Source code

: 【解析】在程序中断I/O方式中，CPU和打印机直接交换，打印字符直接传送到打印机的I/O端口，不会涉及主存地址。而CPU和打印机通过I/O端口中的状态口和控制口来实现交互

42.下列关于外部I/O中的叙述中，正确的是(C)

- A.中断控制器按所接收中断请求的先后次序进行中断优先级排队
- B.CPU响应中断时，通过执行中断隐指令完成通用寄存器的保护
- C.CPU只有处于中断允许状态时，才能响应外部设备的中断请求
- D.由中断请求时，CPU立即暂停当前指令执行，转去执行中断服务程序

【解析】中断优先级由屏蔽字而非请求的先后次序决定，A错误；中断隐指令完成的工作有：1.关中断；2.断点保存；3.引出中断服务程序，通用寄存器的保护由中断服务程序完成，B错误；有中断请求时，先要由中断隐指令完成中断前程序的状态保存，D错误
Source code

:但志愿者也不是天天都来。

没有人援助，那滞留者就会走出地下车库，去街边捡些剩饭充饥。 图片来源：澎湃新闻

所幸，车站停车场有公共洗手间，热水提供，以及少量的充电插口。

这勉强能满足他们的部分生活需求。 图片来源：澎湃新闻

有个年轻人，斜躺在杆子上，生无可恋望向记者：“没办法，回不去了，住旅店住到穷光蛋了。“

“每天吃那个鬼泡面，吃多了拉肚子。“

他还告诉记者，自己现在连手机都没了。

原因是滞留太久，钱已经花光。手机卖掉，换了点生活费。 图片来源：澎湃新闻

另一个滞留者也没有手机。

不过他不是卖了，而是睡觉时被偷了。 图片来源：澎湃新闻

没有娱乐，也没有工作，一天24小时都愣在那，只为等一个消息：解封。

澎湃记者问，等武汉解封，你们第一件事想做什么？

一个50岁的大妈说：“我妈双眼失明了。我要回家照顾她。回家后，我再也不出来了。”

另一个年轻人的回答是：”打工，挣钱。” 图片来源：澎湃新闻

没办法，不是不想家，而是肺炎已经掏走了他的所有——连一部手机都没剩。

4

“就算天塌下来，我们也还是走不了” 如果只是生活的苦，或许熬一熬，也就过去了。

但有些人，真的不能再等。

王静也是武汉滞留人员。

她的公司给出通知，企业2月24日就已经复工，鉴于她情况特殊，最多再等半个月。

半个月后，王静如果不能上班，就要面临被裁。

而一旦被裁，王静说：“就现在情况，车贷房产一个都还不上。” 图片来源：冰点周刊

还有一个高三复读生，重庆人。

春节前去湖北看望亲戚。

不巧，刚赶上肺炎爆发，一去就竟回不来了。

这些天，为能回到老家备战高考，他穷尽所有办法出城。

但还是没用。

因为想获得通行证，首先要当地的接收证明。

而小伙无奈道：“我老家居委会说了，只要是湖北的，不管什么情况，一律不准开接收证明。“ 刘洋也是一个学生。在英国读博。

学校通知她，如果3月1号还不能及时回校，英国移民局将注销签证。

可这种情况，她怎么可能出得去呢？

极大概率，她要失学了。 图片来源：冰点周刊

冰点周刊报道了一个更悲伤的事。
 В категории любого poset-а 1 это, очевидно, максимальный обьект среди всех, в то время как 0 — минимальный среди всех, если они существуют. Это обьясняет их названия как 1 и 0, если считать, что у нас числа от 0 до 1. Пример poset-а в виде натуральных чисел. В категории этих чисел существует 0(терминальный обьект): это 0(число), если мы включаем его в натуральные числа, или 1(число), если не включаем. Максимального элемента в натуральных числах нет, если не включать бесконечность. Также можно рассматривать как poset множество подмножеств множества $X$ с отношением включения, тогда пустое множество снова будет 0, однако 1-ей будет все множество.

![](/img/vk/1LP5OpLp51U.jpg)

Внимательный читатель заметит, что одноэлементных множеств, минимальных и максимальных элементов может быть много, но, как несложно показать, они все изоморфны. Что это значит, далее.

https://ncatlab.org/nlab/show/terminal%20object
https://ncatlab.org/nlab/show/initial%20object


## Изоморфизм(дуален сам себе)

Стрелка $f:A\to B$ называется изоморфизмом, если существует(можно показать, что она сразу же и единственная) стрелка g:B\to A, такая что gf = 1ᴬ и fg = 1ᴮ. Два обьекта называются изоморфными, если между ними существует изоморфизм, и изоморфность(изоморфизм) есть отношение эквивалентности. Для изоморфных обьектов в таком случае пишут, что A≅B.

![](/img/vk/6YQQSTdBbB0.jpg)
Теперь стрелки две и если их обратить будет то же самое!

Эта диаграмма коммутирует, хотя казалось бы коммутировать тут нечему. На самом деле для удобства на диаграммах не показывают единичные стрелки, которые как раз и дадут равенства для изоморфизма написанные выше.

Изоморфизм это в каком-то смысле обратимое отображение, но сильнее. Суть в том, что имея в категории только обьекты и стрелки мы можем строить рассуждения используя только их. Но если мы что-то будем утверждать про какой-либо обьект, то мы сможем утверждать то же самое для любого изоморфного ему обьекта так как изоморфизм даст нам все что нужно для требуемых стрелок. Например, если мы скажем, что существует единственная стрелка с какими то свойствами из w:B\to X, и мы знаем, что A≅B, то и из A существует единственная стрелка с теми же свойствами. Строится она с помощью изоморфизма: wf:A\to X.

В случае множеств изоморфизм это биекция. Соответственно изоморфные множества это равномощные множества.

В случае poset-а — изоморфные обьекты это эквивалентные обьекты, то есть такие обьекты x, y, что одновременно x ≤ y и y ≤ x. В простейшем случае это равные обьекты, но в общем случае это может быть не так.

- _Problem statement_:
Reproduce, without alteration, the stretch of the items from the line containing "42.下列关于外部I/O中的叙述中，正确的是(C)" through the line containing "有个年轻人，斜躺在杆子上，生".

- _Result for this task_:
42.下列关于外部I/O中的叙述中，正确的是(C)

- A.中断控制器按所接收中断请求的先后次序进行中断优先级排队
- B.CPU响应中断时，通过执行中断隐指令完成通用寄存器的保护
- C.CPU只有处于中断允许状态时，才能响应外部设备的中断请求
- D.由中断请求时，CPU立即暂停当前指令执行，转去执行中断服务程序

【解析】中断优先级由屏蔽字而非请求的先后次序决定，A错误；中断隐指令完成的工作有：1.关中断；2.断点保存；3.引出中断服务程序，通用寄存器的保护由中断服务程序完成，B错误；有中断请求时，先要由中断隐指令完成中断前程序的状态保存，D错误
Source code

:但志愿者也不是天天都来。

没有人援助，那滞留者就会走出地下车库，去街边捡些剩饭充饥。 图片来源：澎湃新闻

所幸，车站停车场有公共洗手间，热水提供，以及少量的充电插口。

这勉强能满足他们的部分生活需求。 图片来源：澎湃新闻

有个年轻人，斜躺在杆子上，生无可恋望向记者：“没办法，回不去了，住旅店住到穷光蛋了。“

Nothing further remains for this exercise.